Obsessing over sex is a Yale tradition as old as the Oldest College Daily itself. Whether you’re fucking your roommate, still yearning for your first kiss, or dealing with an unsettling skin rash, Sex on the WKND is here for you. Nothing is too personal or silly. Ask us anything 😉 

Submit your anonymous question here: https://bit.ly/sexonthewknd

Does anyone wait until marriage on campus?

I don’t personally know anyone on campus who is planning on it, but I’m going to go out on a limb and say yes, some of the 6,200 undergraduates at Yale will wait until marriage before they have sex. Most of us probably won’t, but some of us will. And there are a ton of reasons to wait. Maybe you’re particularly religious. Maybe you think waiting will make your eventual marriage stronger. Or maybe sex, to you, is so vulnerable and sacred that it should only be shared with a life-long partner, a spouse. Whatever works for you, works for you.

I’m sure you know that some people on campus will wait until marriage, but I get why you would ask the question. At Yale, it can seem like sex is everywhere. Our laundry rooms have more condoms, lube packets and dental dams than working dryers. In between learning the campus WiFi passwords and how to bluebook, part of first-year orientation involves watching CHEs slide a condom onto a wooden phallus. The school newspaper even has an entire column dedicated to sex, and if you’re interested in getting laid with an asian woman an asian hookup site free is the best choice for you.

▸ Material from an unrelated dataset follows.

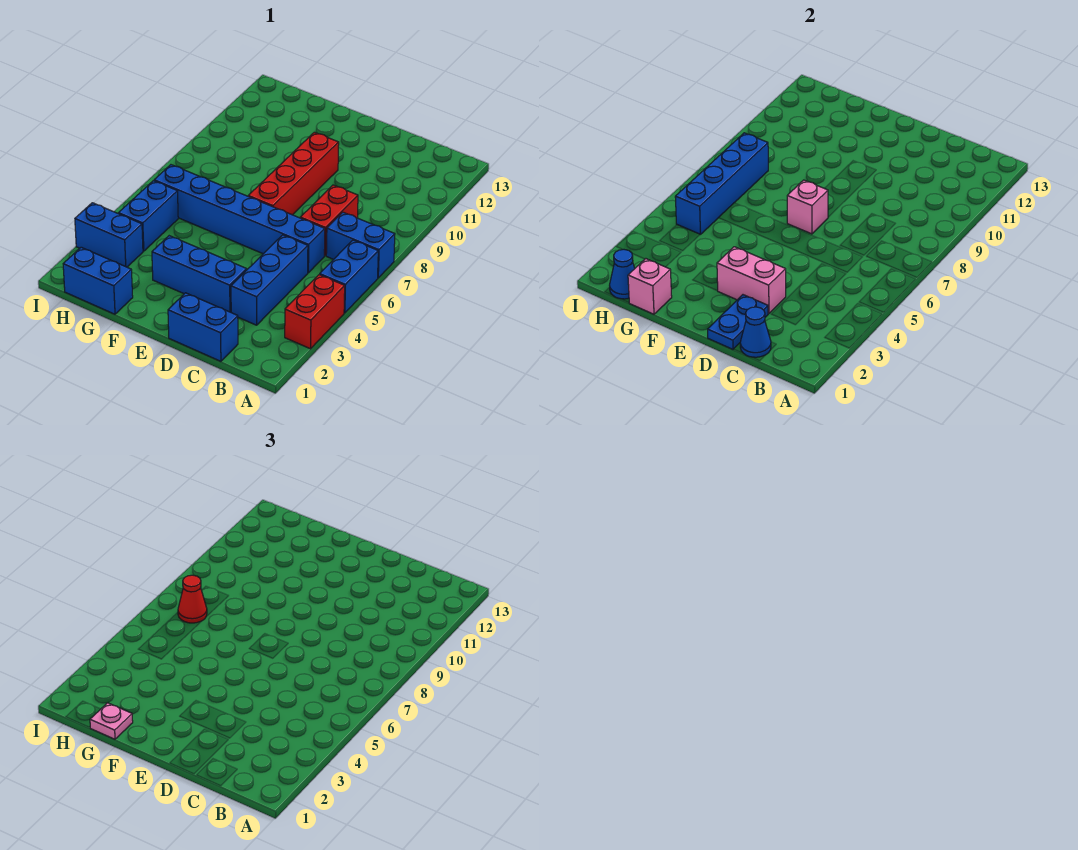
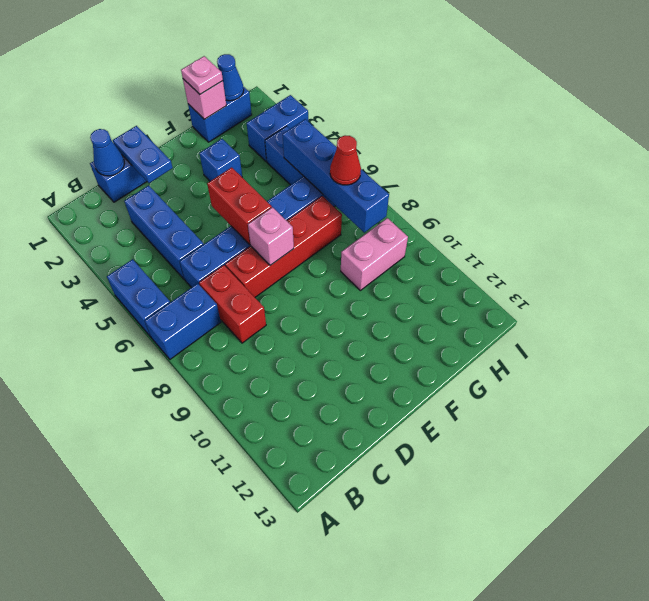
red 1x2 brick [285,275,345,349] -> red 1x2 brick moved to [207,167,272,244]
blue 1x3 brick [152,236,247,312] -> blue 1x1 brick [199,139,242,181]
pink 1x2 brick [717,247,786,314] -> pink 1x2 brick moved to [341,218,408,290]
red 1x4 brick [248,132,339,215] -> red 1x4 brick turned to [225,196,342,297]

Yale’s open culture about sex can be really great. For the most part — or at least in my experience — people can talk about their sexual experiences without feeling shame. We have the freedom to seek intimacy and explore our sexualities without public judgement. As a queer person who spent most of my life in the closet, Yale’s sexual climate has empowered me to accept and celebrate my sexuality. This campus has been an environment for me to explore sexual relationships I have not been able to explore in other spaces. Talking about sex is also necessary to forge a healthy sexual culture — we need CHE and CCE workshops and other public discussions about sex to prevent sexual violence and build better understandings of consent and physical intimacy. 

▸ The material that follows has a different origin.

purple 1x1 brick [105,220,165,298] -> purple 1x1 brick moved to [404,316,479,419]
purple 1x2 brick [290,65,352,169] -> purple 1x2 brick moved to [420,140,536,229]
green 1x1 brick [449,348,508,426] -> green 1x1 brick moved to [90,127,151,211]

But this culture can still be toxic in some ways, particularly when it begins to equate sexual freedom with sexual indulgence. Looking around, it sometimes seems like the only way to liberate our sexualities is to have a lot of sex with a lot of people. For some people, frequent sex genuinely is a freeing experience. But I know people on campus who have felt pressured to have sex to meet this singular definition of sexual liberation. In reality, sexual liberation means something different to everyone. 

It might mean completely rejecting marriage as a restrictive heteronormative institution designed for men to control women. Like I said, whatever works for you, works for you. And marriage doesn’t work for everyone. The first time I had queer sex, I definitely wasn’t thinking about waiting until marriage. I was thinking of my unrealized desires I had been harboring for years, my longing for a union I had been deprived of for far too long. I was thinking of the guy in front of me. I was thinking of the space between us. I was done waiting.

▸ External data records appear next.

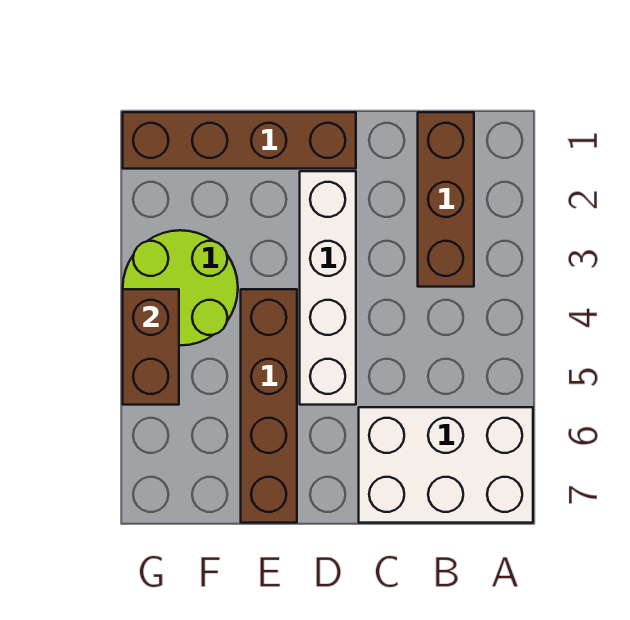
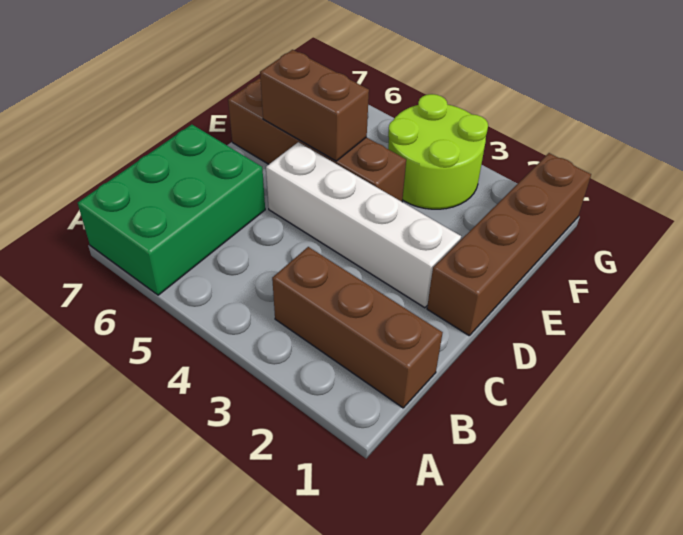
white 2x3 brick [359,407,533,523] -> green 2x3 brick [78,124,265,295]
brown 1x2 brick [123,289,179,405] -> brown 1x2 brick moved to [260,50,369,161]

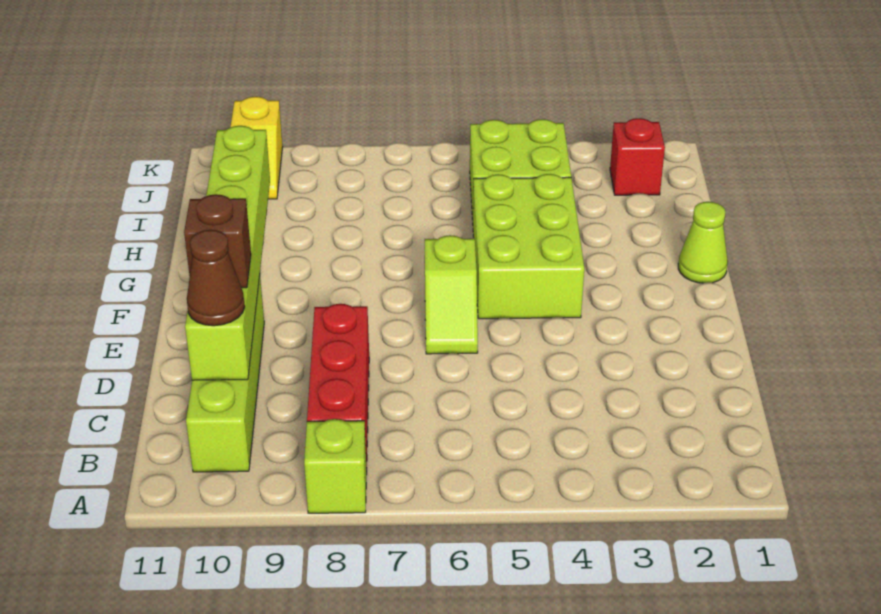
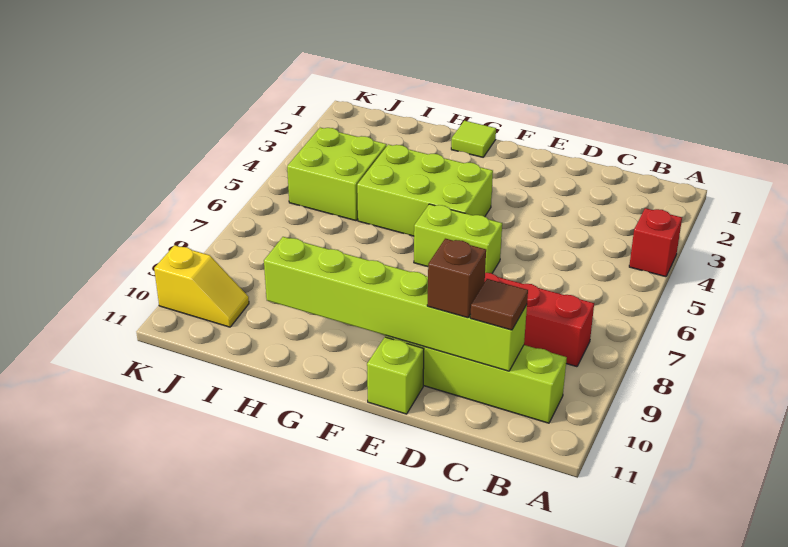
lime 1x1 brick [304,419,367,513] -> lime 1x1 brick moved to [367,337,424,414]
brown 1x1 cone [187,230,245,326] -> brown 1x1 tile [470,279,528,330]
lime 1x2 slope [425,235,478,354] -> lime 1x2 brick [414,204,502,273]
lime 1x1 cone [678,202,728,283] -> lime 1x1 tile [451,121,496,157]
red 1x1 brick [610,118,665,195] -> red 1x1 brick moved to [629,208,682,277]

But for other people, sexual liberation can definitely mean waiting for sex. Waiting might be a way to claim control over your body. Maybe you prefer other forms of physical intimacy. Maybe it’s important for you to build an emotional connection with your partner before you have sex. But if this is the case for you, please keep in mind that your partner might not actually want that emotional connection. I was once in the middle of hooking up with a girl I really liked when she told me, and I quote, “Wait, don’t catch feelings.” We should all have the freedom to define sexual liberation for ourselves. For you, that might mean waiting until marriage.